INPUT FOR THIS TASK START

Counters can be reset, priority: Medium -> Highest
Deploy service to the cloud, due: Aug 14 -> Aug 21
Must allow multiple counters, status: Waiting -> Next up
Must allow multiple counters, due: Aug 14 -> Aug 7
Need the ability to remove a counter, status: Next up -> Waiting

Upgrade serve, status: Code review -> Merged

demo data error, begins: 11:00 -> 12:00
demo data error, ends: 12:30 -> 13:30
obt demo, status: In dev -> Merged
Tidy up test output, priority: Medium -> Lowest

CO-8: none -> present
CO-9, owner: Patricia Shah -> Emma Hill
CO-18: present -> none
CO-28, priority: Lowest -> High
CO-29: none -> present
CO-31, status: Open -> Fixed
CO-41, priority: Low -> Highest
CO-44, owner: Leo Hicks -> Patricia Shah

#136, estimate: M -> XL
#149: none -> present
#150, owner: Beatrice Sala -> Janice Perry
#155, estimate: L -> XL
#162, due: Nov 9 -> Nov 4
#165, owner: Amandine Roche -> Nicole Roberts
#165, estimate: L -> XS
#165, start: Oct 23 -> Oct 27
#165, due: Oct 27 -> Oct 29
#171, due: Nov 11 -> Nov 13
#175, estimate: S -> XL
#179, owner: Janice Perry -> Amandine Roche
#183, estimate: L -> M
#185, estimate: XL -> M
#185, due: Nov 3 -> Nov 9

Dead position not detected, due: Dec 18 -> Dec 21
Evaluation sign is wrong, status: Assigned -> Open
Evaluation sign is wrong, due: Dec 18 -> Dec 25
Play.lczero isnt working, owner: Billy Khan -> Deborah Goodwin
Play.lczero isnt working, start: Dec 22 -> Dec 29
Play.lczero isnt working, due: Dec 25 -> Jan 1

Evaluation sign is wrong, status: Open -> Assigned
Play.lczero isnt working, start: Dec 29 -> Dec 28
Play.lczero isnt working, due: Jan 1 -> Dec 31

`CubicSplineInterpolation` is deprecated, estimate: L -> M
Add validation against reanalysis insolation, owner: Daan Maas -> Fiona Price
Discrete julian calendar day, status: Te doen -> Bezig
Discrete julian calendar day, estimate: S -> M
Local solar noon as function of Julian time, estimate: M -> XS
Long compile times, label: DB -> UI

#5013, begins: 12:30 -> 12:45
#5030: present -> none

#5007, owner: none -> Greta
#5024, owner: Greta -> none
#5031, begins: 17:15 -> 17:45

INPUT FOR THIS TASK END

**DESCRIPTION OF THE TASK:** Type out the material again, matching every line.

**ANSWER TO THE EXERCISE:**
Counters can be reset, priority: Medium -> Highest
Deploy service to the cloud, due: Aug 14 -> Aug 21
Must allow multiple counters, status: Waiting -> Next up
Must allow multiple counters, due: Aug 14 -> Aug 7
Need the ability to remove a counter, status: Next up -> Waiting

Upgrade serve, status: Code review -> Merged

demo data error, begins: 11:00 -> 12:00
demo data error, ends: 12:30 -> 13:30
obt demo, status: In dev -> Merged
Tidy up test output, priority: Medium -> Lowest

CO-8: none -> present
CO-9, owner: Patricia Shah -> Emma Hill
CO-18: present -> none
CO-28, priority: Lowest -> High
CO-29: none -> present
CO-31, status: Open -> Fixed
CO-41, priority: Low -> Highest
CO-44, owner: Leo Hicks -> Patricia Shah

#136, estimate: M -> XL
#149: none -> present
#150, owner: Beatrice Sala -> Janice Perry
#155, estimate: L -> XL
#162, due: Nov 9 -> Nov 4
#165, owner: Amandine Roche -> Nicole Roberts
#165, estimate: L -> XS
#165, start: Oct 23 -> Oct 27
#165, due: Oct 27 -> Oct 29
#171, due: Nov 11 -> Nov 13
#175, estimate: S -> XL
#179, owner: Janice Perry -> Amandine Roche
#183, estimate: L -> M
#185, estimate: XL -> M
#185, due: Nov 3 -> Nov 9

Dead position not detected, due: Dec 18 -> Dec 21
Evaluation sign is wrong, status: Assigned -> Open
Evaluation sign is wrong, due: Dec 18 -> Dec 25
Play.lczero isnt working, owner: Billy Khan -> Deborah Goodwin
Play.lczero isnt working, start: Dec 22 -> Dec 29
Play.lczero isnt working, due: Dec 25 -> Jan 1

Evaluation sign is wrong, status: Open -> Assigned
Play.lczero isnt working, start: Dec 29 -> Dec 28
Play.lczero isnt working, due: Jan 1 -> Dec 31

`CubicSplineInterpolation` is deprecated, estimate: L -> M
Add validation against reanalysis insolation, owner: Daan Maas -> Fiona Price
Discrete julian calendar day, status: Te doen -> Bezig
Discrete julian calendar day, estimate: S -> M
Local solar noon as function of Julian time, estimate: M -> XS
Long compile times, label: DB -> UI

#5013, begins: 12:30 -> 12:45
#5030: present -> none

#5007, owner: none -> Greta
#5024, owner: Greta -> none
#5031, begins: 17:15 -> 17:45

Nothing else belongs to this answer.